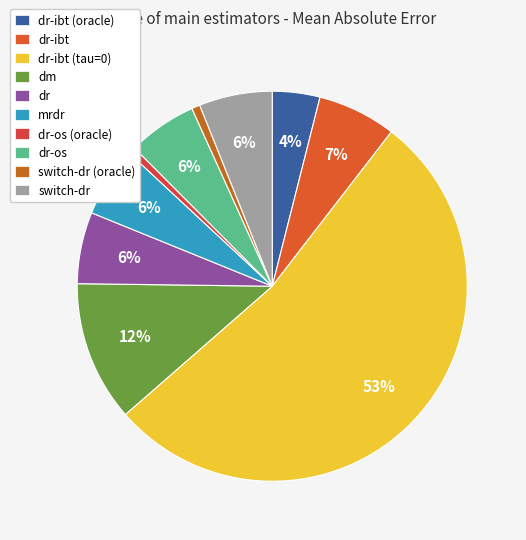

To the nearest percent, what is the average slice percentage?

10%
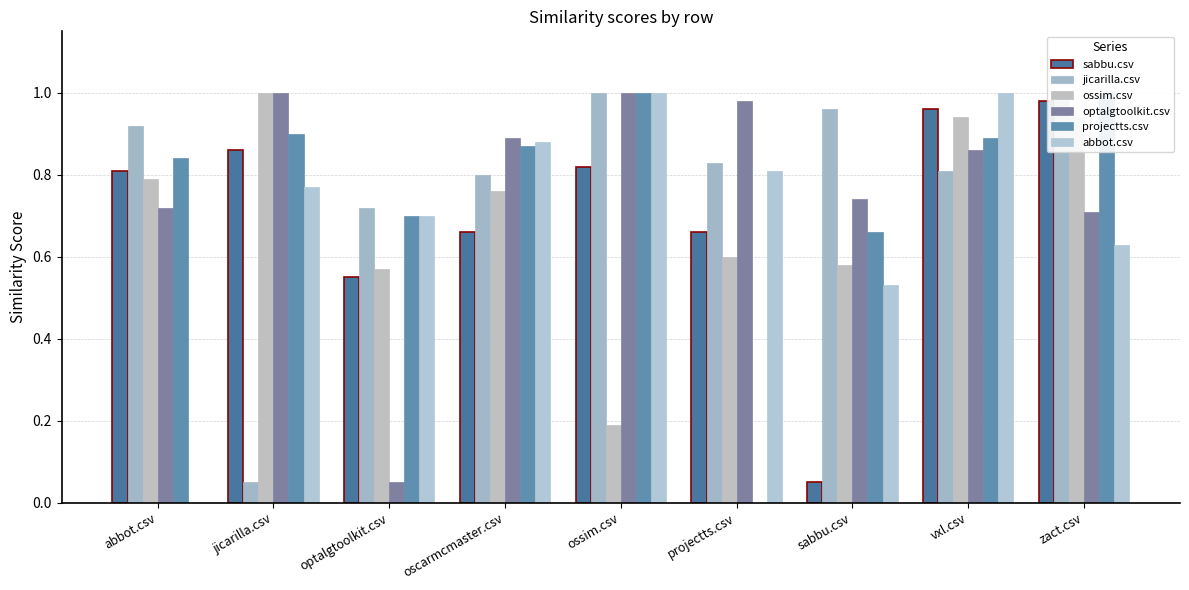

What is the average value of the optalgtoolkit.csv series?

0.8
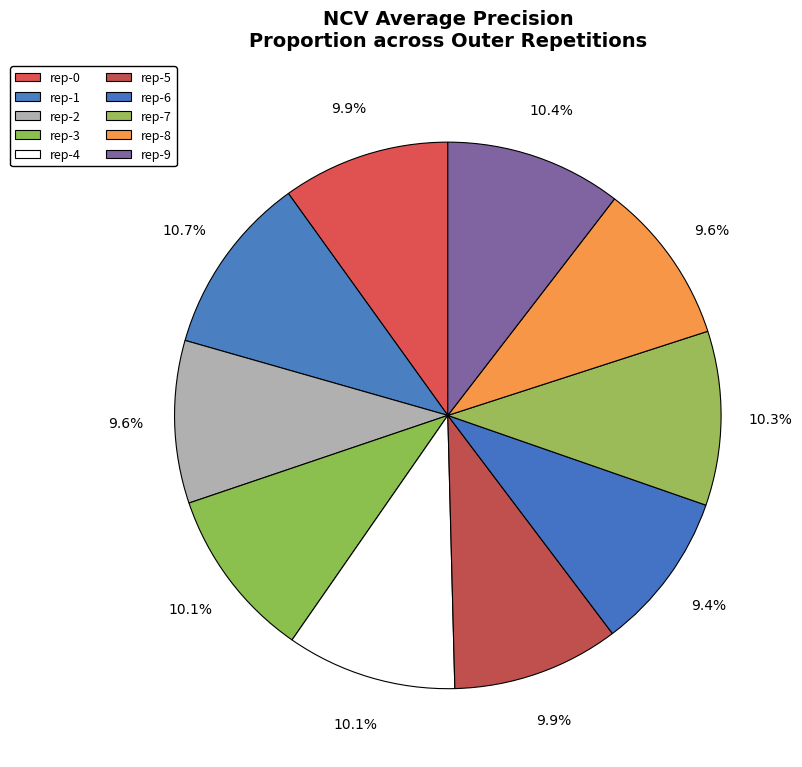

How many slices are in this pie chart?

10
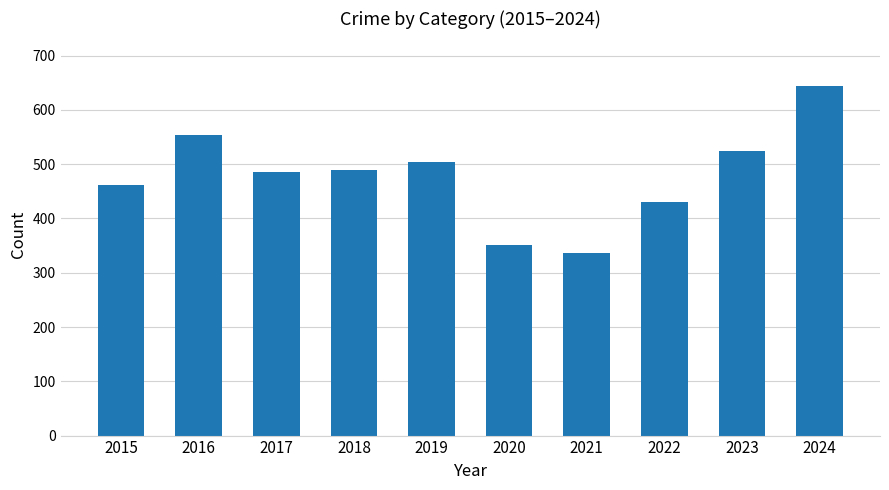

What is the value of the 1st bar from the left?

461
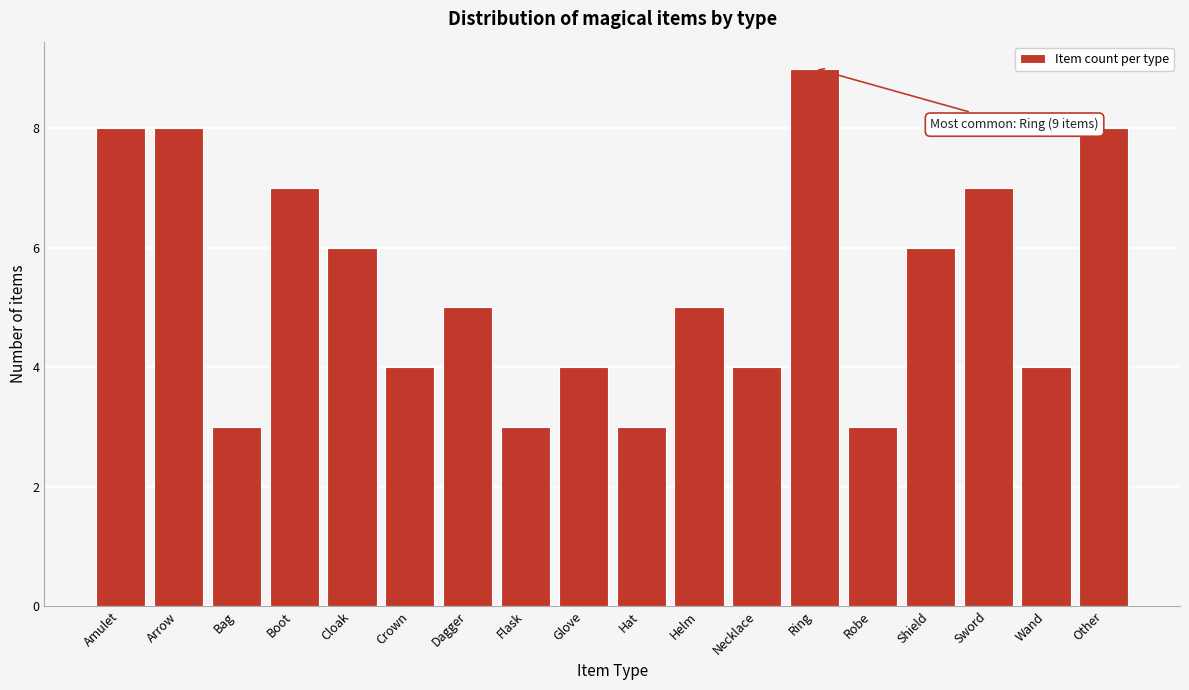

Reading left to right, list all the values displayed in this chart.

8	8	3	7	6	4	5	3	4	3	5	4	9	3	6	7	4	8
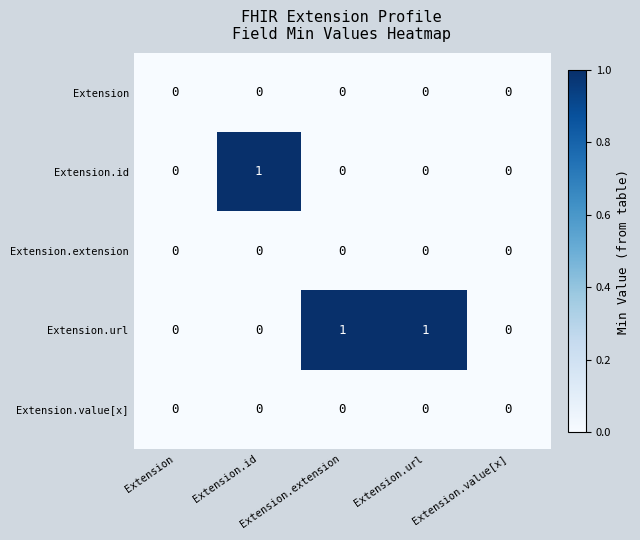

True or false: Extension.value[x] has a value of 0 at Extension.extension.

True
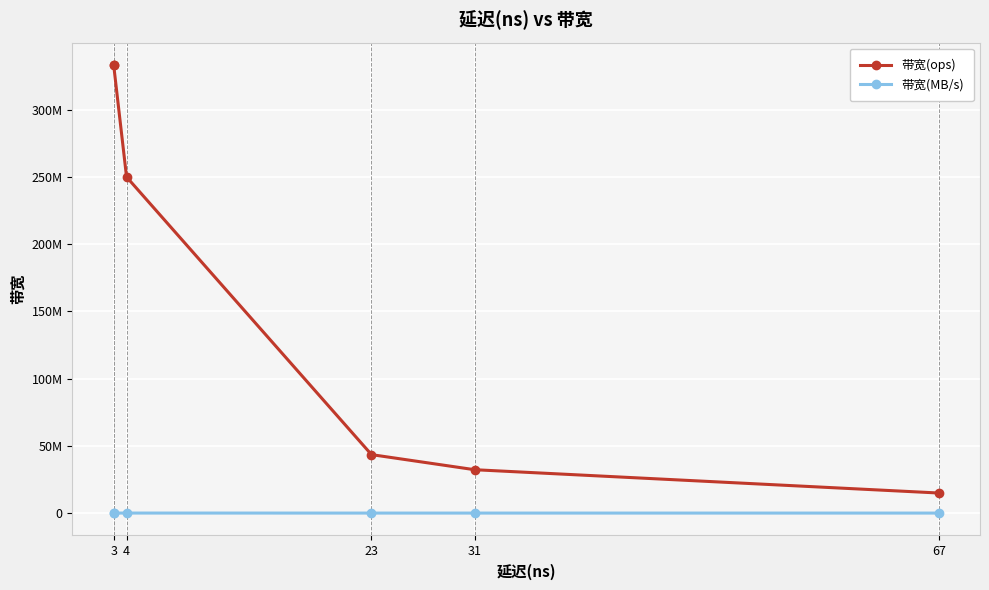

What position from the left is 23?

3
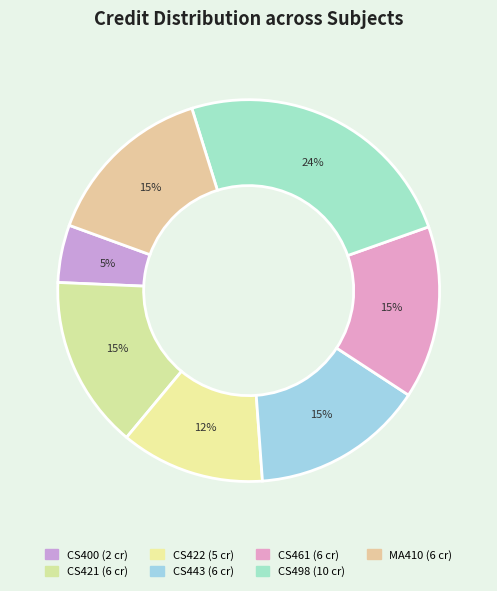

Count the number of slices in the pie.

7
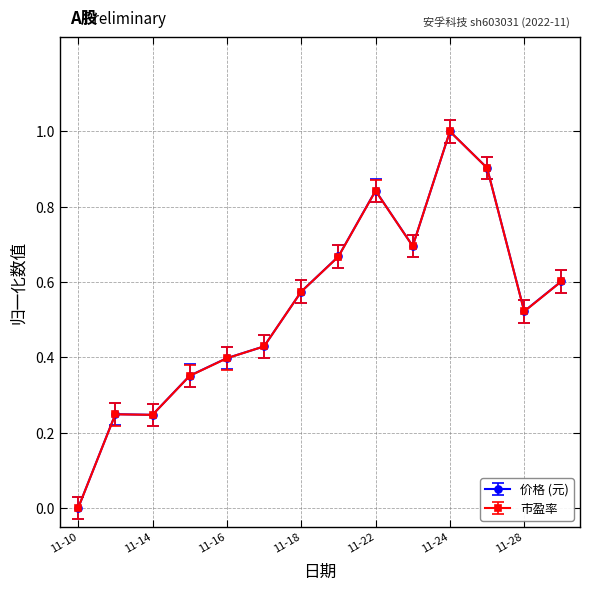

What is the greatest value displayed?

1.0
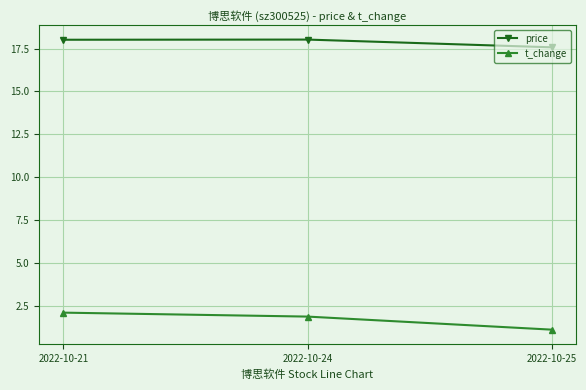

How many lines are shown in the chart?

2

━━━━━━━━━━━━━━━━━━━━━━━━━━━━━━

DIRECTIVE:
Rewrite the lines above, replacing "slices" with "segments" and keeping everything else the same. Leave out the pictures.

EXERCISE RESPONSE:
To the nearest percent, what is the average slice percentage?

10%

What is the average value of the optalgtoolkit.csv series?

0.8

How many segments are in this pie chart?

10

What is the value of the 1st bar from the left?

461

Reading left to right, list all the values displayed in this chart.

8	8	3	7	6	4	5	3	4	3	5	4	9	3	6	7	4	8

True or false: Extension.value[x] has a value of 0 at Extension.extension.

True

What position from the left is 23?

3

Count the number of segments in the pie.

7

What is the greatest value displayed?

1.0

How many lines are shown in the chart?

2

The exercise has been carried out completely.